The full cast and choir of Ihitai ‘Avei’a - Star Navigator. Photo / Supplied
Singer, songwriter, musician, freedom fighter, opera composer, Split Enz-er. Tim Finn has pretty much done it all.
But his latest foray into opera just might be his biggest challenge - and his most rewarding to date.
To close off a successful post-Covid 2022 season, New Zealand Opera will hold its final performance of the year, Ihitai ‘Avei’a - Star Navigator, at Te Rauparaha Arena in Porirua on December 9.
Premiering in Auckland last year to rave reviews, Porirua shows will bring heart and soul to the region’s calendar in this festive season. Composed by Finn, and with Tahitian monologues by Célestine Hitiura Vaite, Ihitai ‘Avei’a - Star Navigator has had the help of more than 200 people to bring the 75-minute production to the stage.
“It’s finally great to get back in the room with people,” Finn told the Herald.
“Opera and musical theatre take years of development - when you actually get to do it, they are very precious moments.”
The opera boasts a cast of singers well-known to New Zealand opera lovers, including Emmanuel Fonoti-Fuimaono – recipient of the Dame Kiri Te Kanawa Foundation Scholarship at the 2022 Lexus Song Quest – who will sing as Tupaia; Paul Whelan as James Cook; Marlena Devoe, who brings Purea to life; and Norah Stevenson-Tuuga, who will perform Célestine’s Tahitian monologues.
This haunting production tells the story of Tupaia, a Tahitian star navigator, and his time aboard James Cook’s HMS Endeavour. He sailed from Tahiti with Cook on the Endeavour’s maiden voyage in 1769, but the two navigators of genius were unable to find their way into each other’s worlds.
After joining Cook’s expedition, Tupaia piloted the Endeavour through the Society Islands, and handled many of the negotiations with Māori during their six-month circumnavigation of Aotearoa New Zealand. His presence onboard transformed these early encounters, making this quite different from any other visit by a European ship during the contact period.
Finn said he first first thought about writing the musical story of Tupaia 16 years ago when he took his son to see the Endeavour replica in Sydney Harbour.
“I went into the great cabin, which was Captain Cook’s space - who was [then] still a lieutenant. But there were others around with big minds and big personalities, like Joseph Banks, Charles Green, and Daniel Solander and Tupaia.

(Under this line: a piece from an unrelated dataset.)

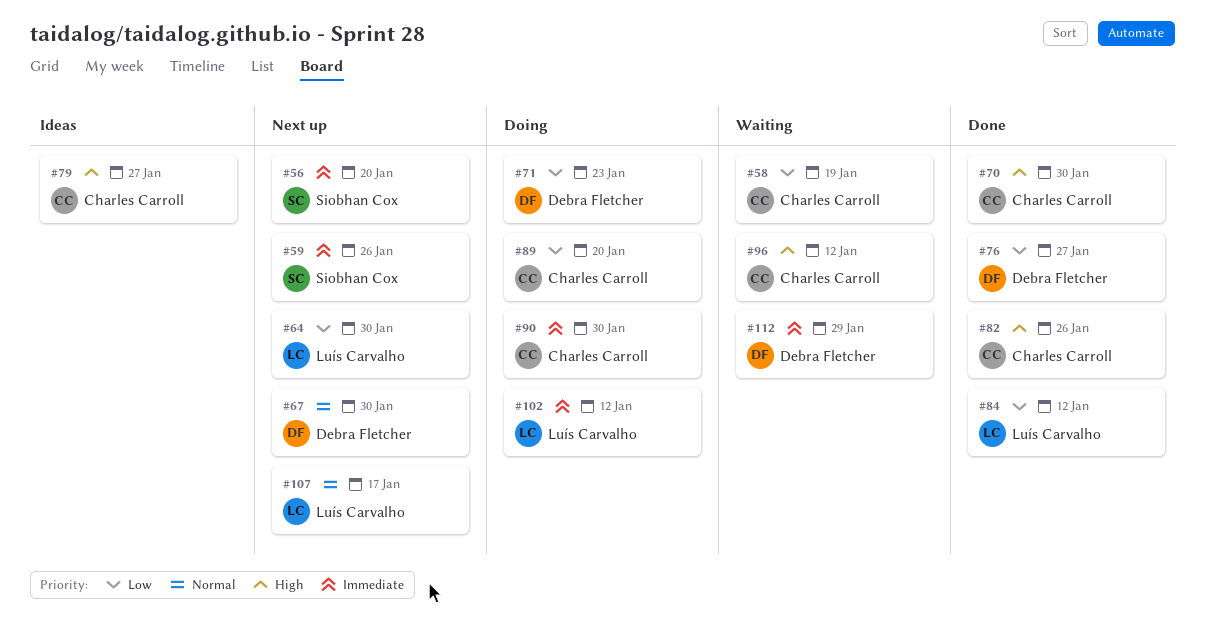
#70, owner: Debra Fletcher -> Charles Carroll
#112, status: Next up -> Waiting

“It struck me as a being a theatrical space of highly-combustible ideas, with all that knowledge in one small space. "
“Cook and Tupaia going head-to-head. The scientist, and the man who was a navigator, priest and artist. Something about the claustrophobic confines of the master cabin - the obvious tensions and misunderstandings that must have occurred. It seemed dramatic and spoke to our current dilemma… Where are we going? How will we get there?”
The opera is a collaboration between Finn and Célestine Hitiura Vaite, who share the same passion for telling stories set in the immensity of the Pacific.

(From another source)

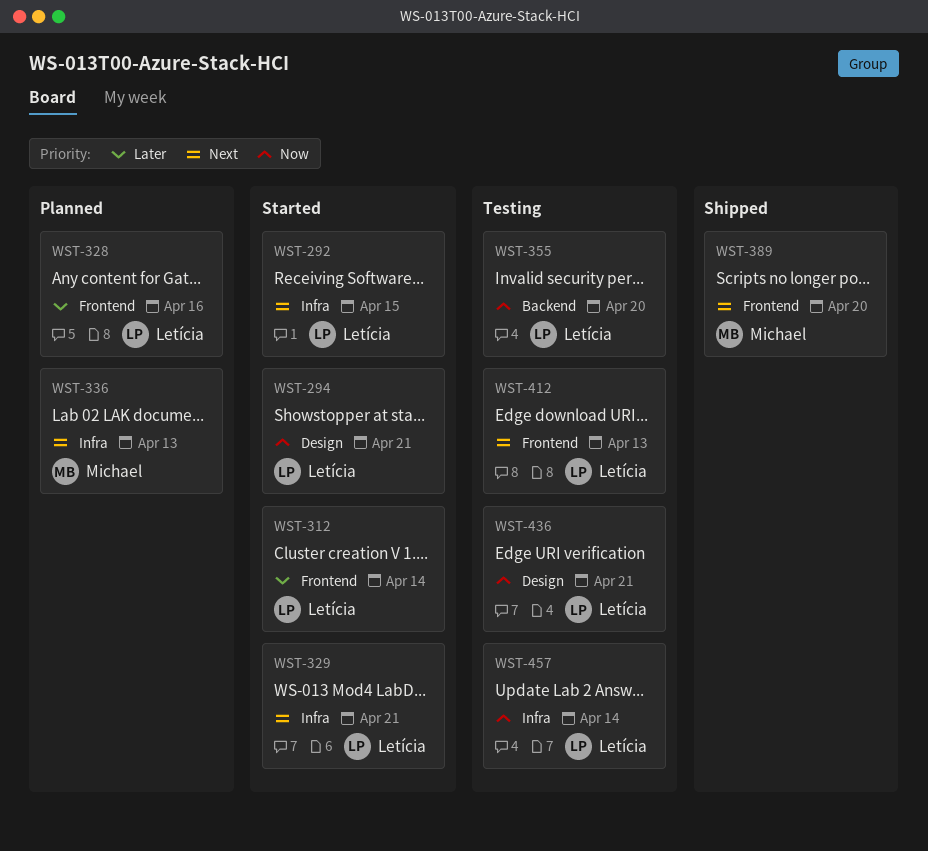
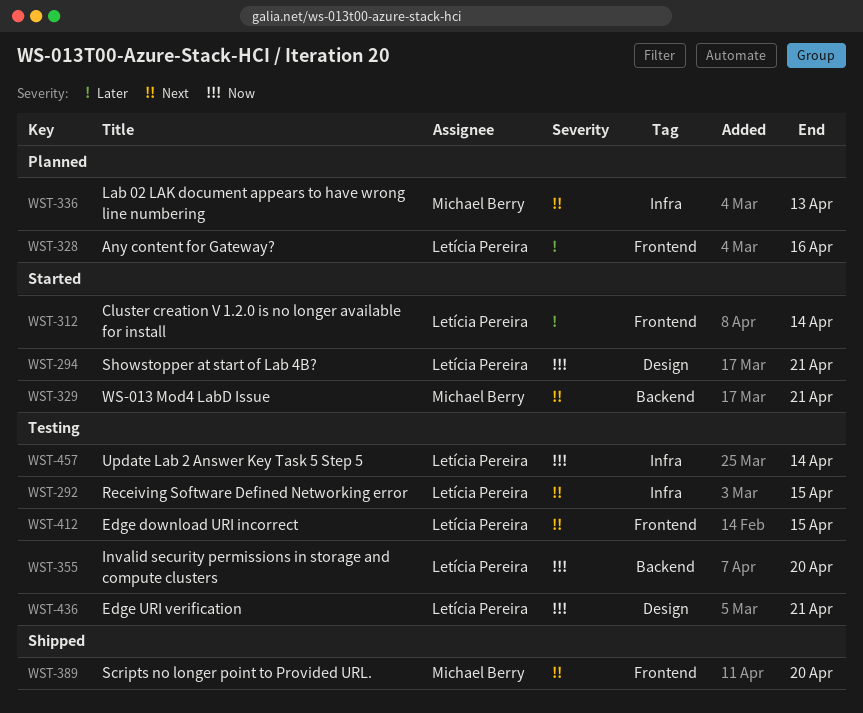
WST-292, status: Started -> Testing
WST-329, owner: Letícia Pereira -> Michael Berry
WST-329, label: Infra -> Backend
WST-412, due: Apr 13 -> Apr 15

Growing up in Te Awamutu, close to the coast, Finn has always had an affinity for the ocean and astronomy, and he marvels at how the story has evolved and attracted new audiences to opera.

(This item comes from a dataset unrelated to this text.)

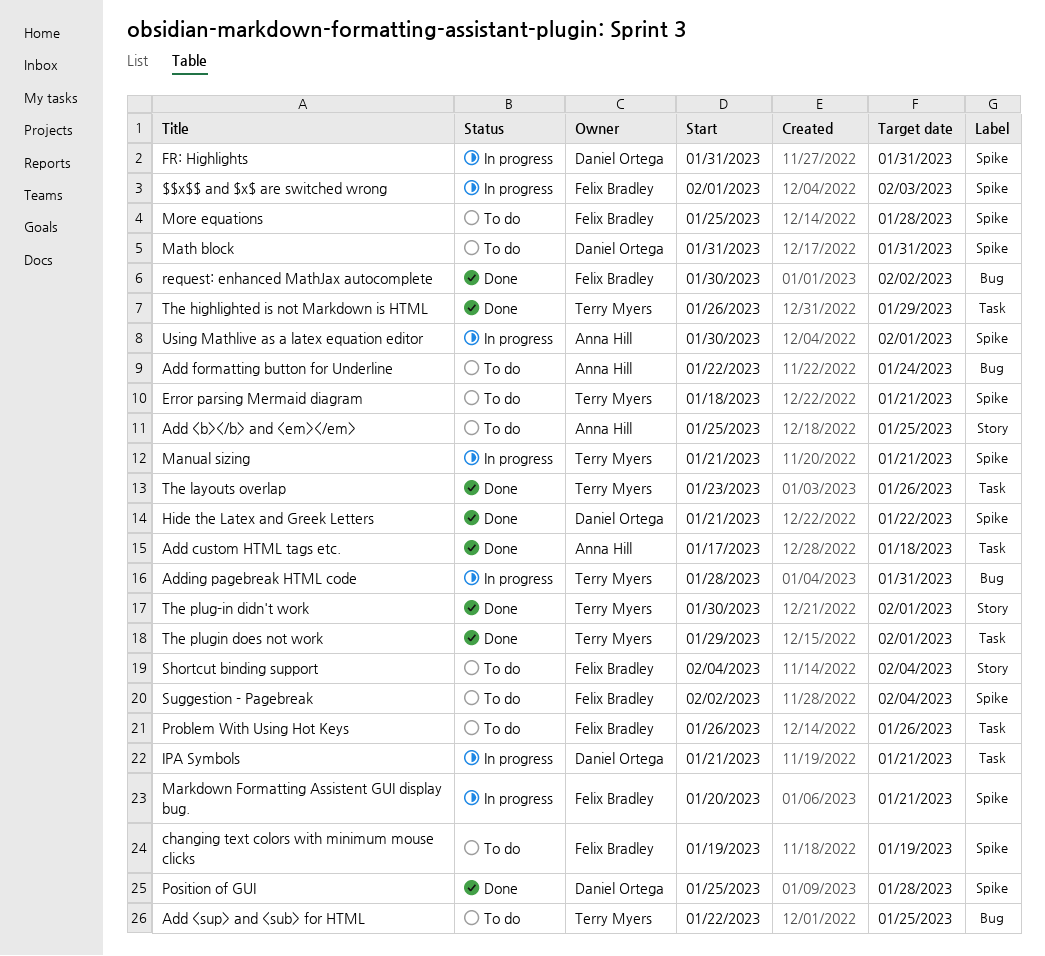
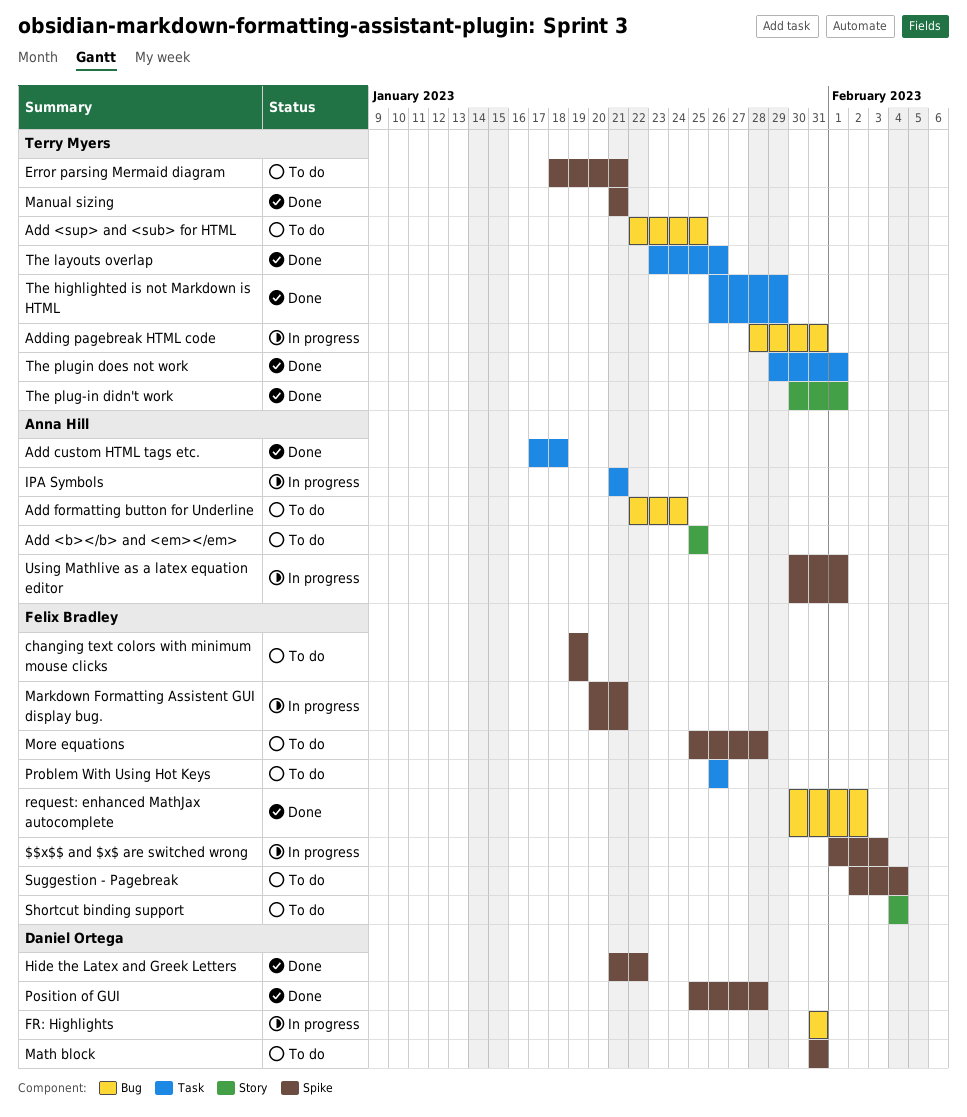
FR: Highlights, label: Spike -> Bug
IPA Symbols, owner: Daniel Ortega -> Anna Hill
Manual sizing, status: In progress -> Done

“During the writing of Ihitai ‘Avei’a - Star Navigator, I visited the sacred island of Raiatea twice with my family. I stood on Taputapuatea marae and watched as the twin-hulled voyaging canoe Hokule’a was called in through the reef. Tahitian writer Célestine Hitiura Vaite became my collaborator on the libretto, and Tom Mcleod my collaborator on the score. "
Vaite - a Tahitian novelist published in 17 countries, with a personal connection to the story itself - had been passionately researching ancient Tahiti for two years.
“I think it’s wonderful of Tim that we were invited to the project, and I feel honoured, because there are a lot of stories about Tahitians, but it is rare that we are invited to participate. Often the people who write our stories don’t truly understand Tahitians. In this opera, Purea is not my direct tūpuna ancestor, but descends from the same Ari’i royal genealogy. As for Ari’i Tupaia, he would have met my direct ancestor Ari’i Manea, both being high priests in 1769, when Cook arrived in Tahiti on the Endeavour.”
Finn said because Cook was a very staunch character and was perhaps narrow-minded, he never took the opportunity to learn Tupaia’s skills.
“Cook could have learned so much and could have learned more by opening up to Tupaia, but he was so closed-off, because he was a humbly-born Yorkshireman and wasn’t Captain Cook but Lieutenant Cook, and he was holding on tightly to the controls.
“He would have known Tupaia had a certain nobility and mana about him.”